• **TASK INSTRUCTIONS**:
Return an exact copy of the entries, skipping any picture you find.

──────── GIVEN RECORDS ────────

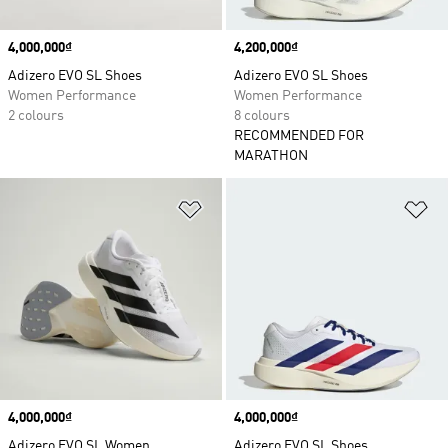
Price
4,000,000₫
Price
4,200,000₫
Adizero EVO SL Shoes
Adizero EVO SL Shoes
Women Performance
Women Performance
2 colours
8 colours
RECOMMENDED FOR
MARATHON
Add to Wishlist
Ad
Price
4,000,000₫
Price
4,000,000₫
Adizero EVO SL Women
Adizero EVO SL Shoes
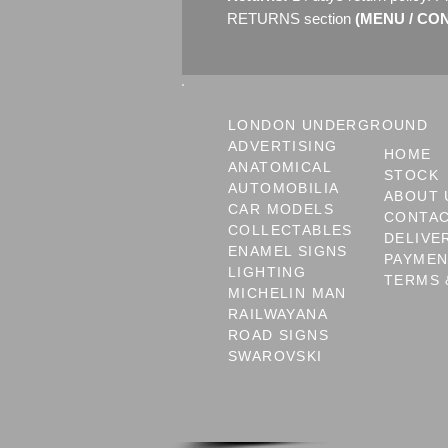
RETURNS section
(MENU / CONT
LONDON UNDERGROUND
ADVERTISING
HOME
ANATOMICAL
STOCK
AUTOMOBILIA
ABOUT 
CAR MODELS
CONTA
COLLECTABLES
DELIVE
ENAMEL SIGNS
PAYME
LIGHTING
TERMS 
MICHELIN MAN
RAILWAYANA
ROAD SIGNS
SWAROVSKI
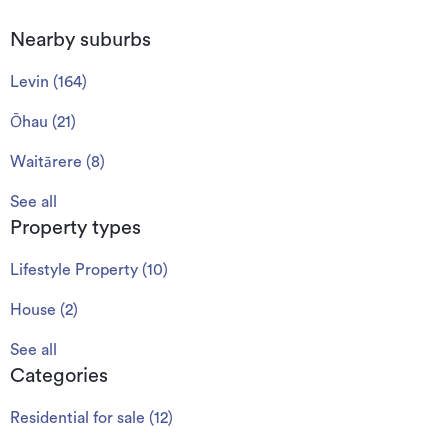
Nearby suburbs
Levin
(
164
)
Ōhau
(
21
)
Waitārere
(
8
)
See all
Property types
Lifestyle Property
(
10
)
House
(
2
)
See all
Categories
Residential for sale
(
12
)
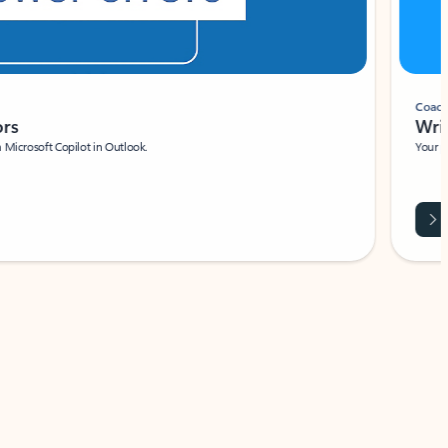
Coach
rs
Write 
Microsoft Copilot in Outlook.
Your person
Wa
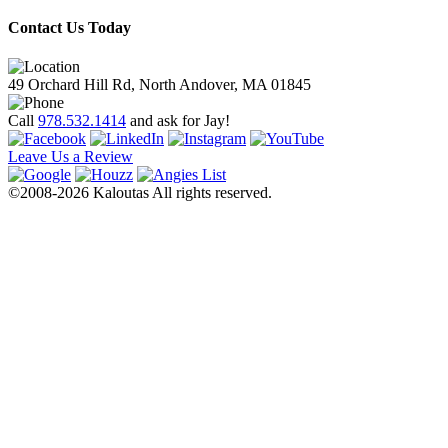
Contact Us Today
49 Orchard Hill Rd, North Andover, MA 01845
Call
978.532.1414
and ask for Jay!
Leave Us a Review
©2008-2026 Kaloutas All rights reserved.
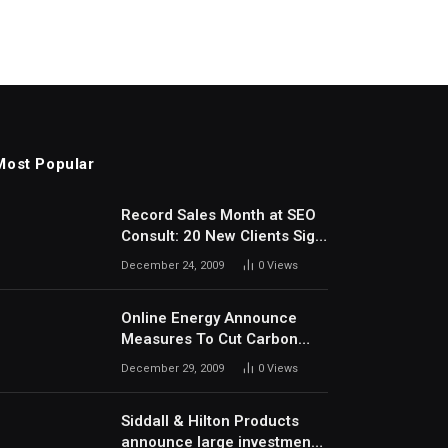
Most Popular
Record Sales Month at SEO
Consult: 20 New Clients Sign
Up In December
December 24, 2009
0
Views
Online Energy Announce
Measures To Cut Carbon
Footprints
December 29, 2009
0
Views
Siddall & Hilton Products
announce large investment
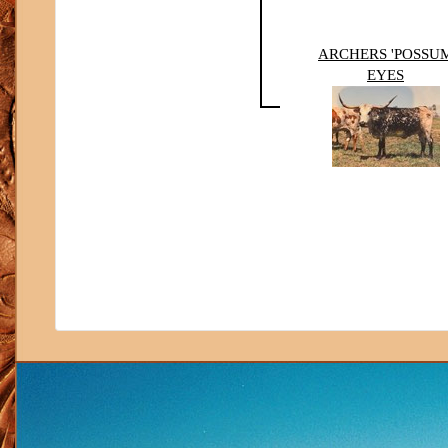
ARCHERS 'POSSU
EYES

────────

• **SOLUTION TO THIS PROBLEM**:
Price
4,000,000₫
Price
4,200,000₫
Adizero EVO SL Shoes
Adizero EVO SL Shoes
Women Performance
Women Performance
2 colours
8 colours
RECOMMENDED FOR
MARATHON
Add to Wishlist
Ad
Price
4,000,000₫
Price
4,000,000₫
Adizero EVO SL Women
Adizero EVO SL Shoes
RETURNS section
(MENU / CONT
LONDON UNDERGROUND
ADVERTISING
HOME
ANATOMICAL
STOCK
AUTOMOBILIA
ABOUT 
CAR MODELS
CONTA
COLLECTABLES
DELIVE
ENAMEL SIGNS
PAYME
LIGHTING
TERMS 
MICHELIN MAN
RAILWAYANA
ROAD SIGNS
SWAROVSKI
Nearby suburbs
Levin
(
164
)
Ōhau
(
21
)
Waitārere
(
8
)
See all
Property types
Lifestyle Property
(
10
)
House
(
2
)
See all
Categories
Residential for sale
(
12
)
Coach
rs
Write 
Microsoft Copilot in Outlook.
Your person
Wa
Contact Us Today
49 Orchard Hill Rd, North Andover, MA 01845
Call
978.532.1414
and ask for Jay!
Leave Us a Review
©2008-2026 Kaloutas All rights reserved.
Most Popular
Record Sales Month at SEO
Consult: 20 New Clients Sign
Up In December
December 24, 2009
0
Views
Online Energy Announce
Measures To Cut Carbon
Footprints
December 29, 2009
0
Views
Siddall & Hilton Products
announce large investment
ARCHERS 'POSSU
EYES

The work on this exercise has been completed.